Page-level text extractions:

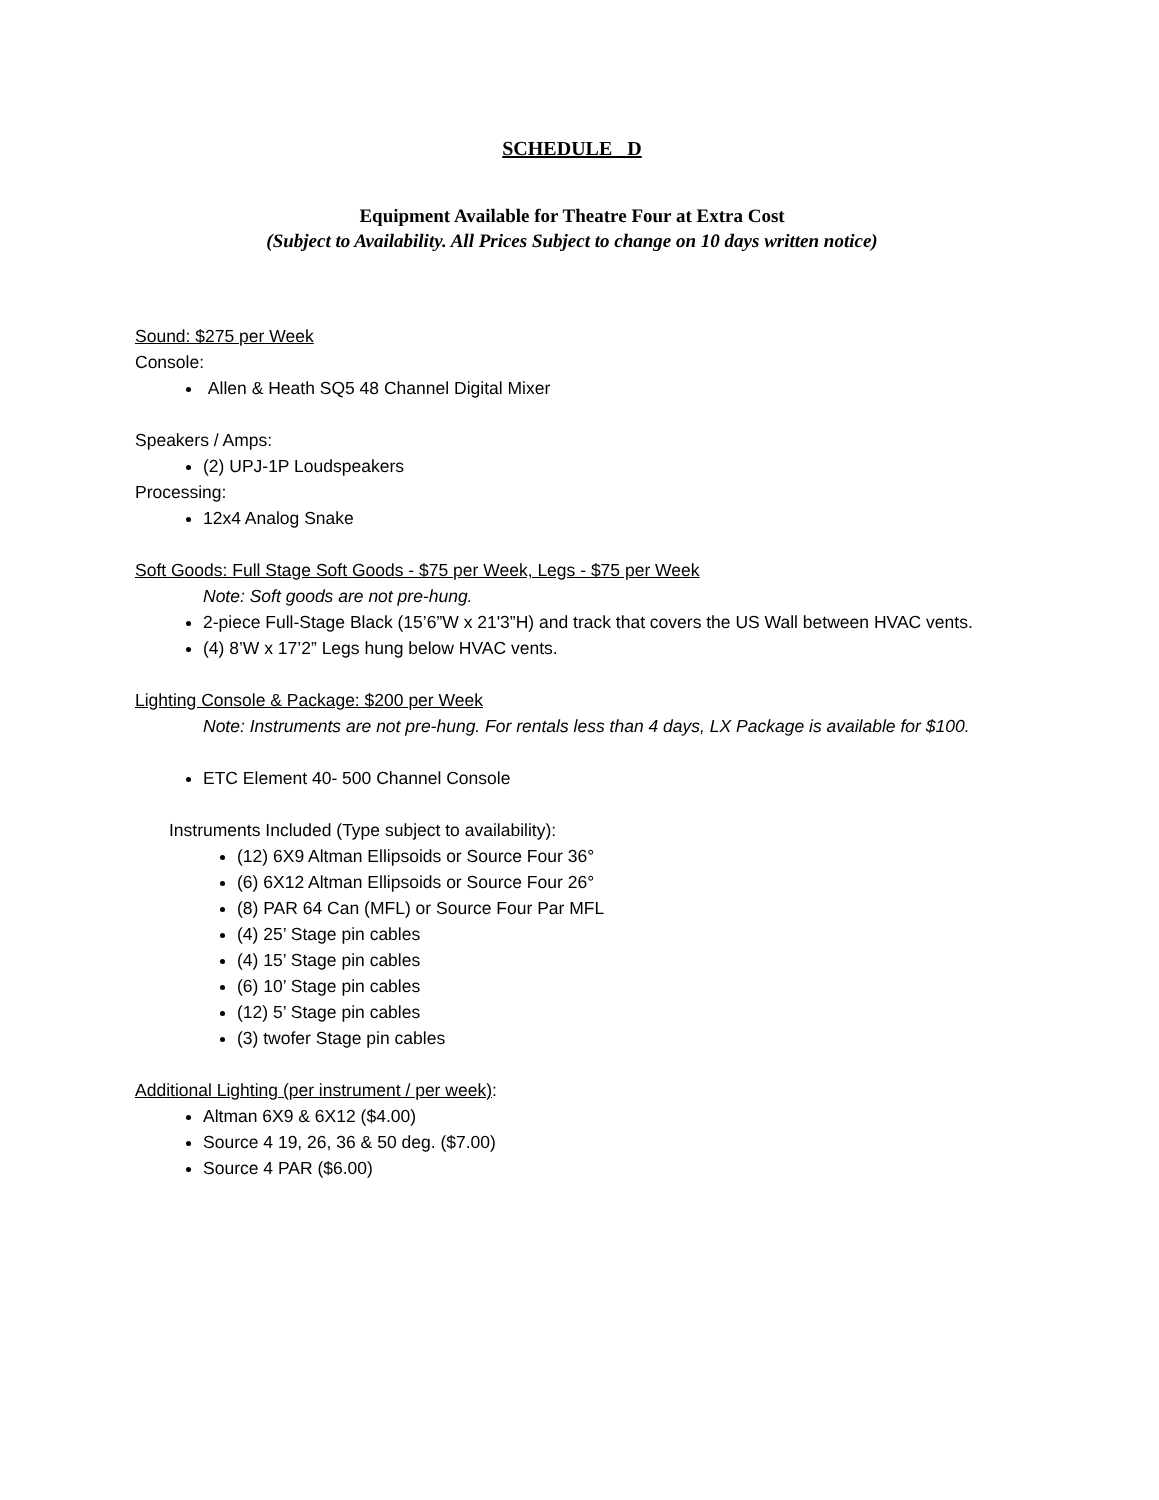SCHEDULE D
Equipment Available for Theatre Four at Extra Cost
(Subject to Availability. All Prices Subject to change on 10 days written notice)
Sound: $275 per Week
Console:
Allen & Heath SQ5 48 Channel Digital Mixer
Speakers / Amps:
(2) UPJ-1P Loudspeakers
Processing:
12x4 Analog Snake
Soft Goods: Full Stage Soft Goods - $75 per Week, Legs - $75 per Week
Note: Soft goods are not pre-hung.
2-piece Full-Stage Black (15’6”W x 21'3”H) and track that covers the US Wall between HVAC vents.
(4) 8’W x 17’2” Legs hung below HVAC vents.
Lighting Console & Package: $200 per Week
Note: Instruments are not pre-hung. For rentals less than 4 days, LX Package is available for $100.
ETC Element 40- 500 Channel Console
Instruments Included (Type subject to availability):
(12) 6X9 Altman Ellipsoids or Source Four 36°
(6) 6X12 Altman Ellipsoids or Source Four 26°
(8) PAR 64 Can (MFL) or Source Four Par MFL
(4) 25’ Stage pin cables
(4) 15’ Stage pin cables
(6) 10’ Stage pin cables
(12) 5’ Stage pin cables
(3) twofer Stage pin cables
Additional Lighting (per instrument / per week):
Altman 6X9 & 6X12 ($4.00)
Source 4 19, 26, 36 & 50 deg. ($7.00)
Source 4 PAR ($6.00)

- **AIM OF THE TASK**
Transcribe the lines above between the line holding "(Subject to Availability." and the line holding "Altman 6X9 & 6X12 ($4.00)", inclusive, exactly as they stand and with nothing added.

- **ANSWER**
(Subject to Availability. All Prices Subject to change on 10 days written notice)
Sound: $275 per Week
Console:
Allen & Heath SQ5 48 Channel Digital Mixer
Speakers / Amps:
(2) UPJ-1P Loudspeakers
Processing:
12x4 Analog Snake
Soft Goods: Full Stage Soft Goods - $75 per Week, Legs - $75 per Week
Note: Soft goods are not pre-hung.
2-piece Full-Stage Black (15’6”W x 21'3”H) and track that covers the US Wall between HVAC vents.
(4) 8’W x 17’2” Legs hung below HVAC vents.
Lighting Console & Package: $200 per Week
Note: Instruments are not pre-hung. For rentals less than 4 days, LX Package is available for $100.
ETC Element 40- 500 Channel Console
Instruments Included (Type subject to availability):
(12) 6X9 Altman Ellipsoids or Source Four 36°
(6) 6X12 Altman Ellipsoids or Source Four 26°
(8) PAR 64 Can (MFL) or Source Four Par MFL
(4) 25’ Stage pin cables
(4) 15’ Stage pin cables
(6) 10’ Stage pin cables
(12) 5’ Stage pin cables
(3) twofer Stage pin cables
Additional Lighting (per instrument / per week):
Altman 6X9 & 6X12 ($4.00)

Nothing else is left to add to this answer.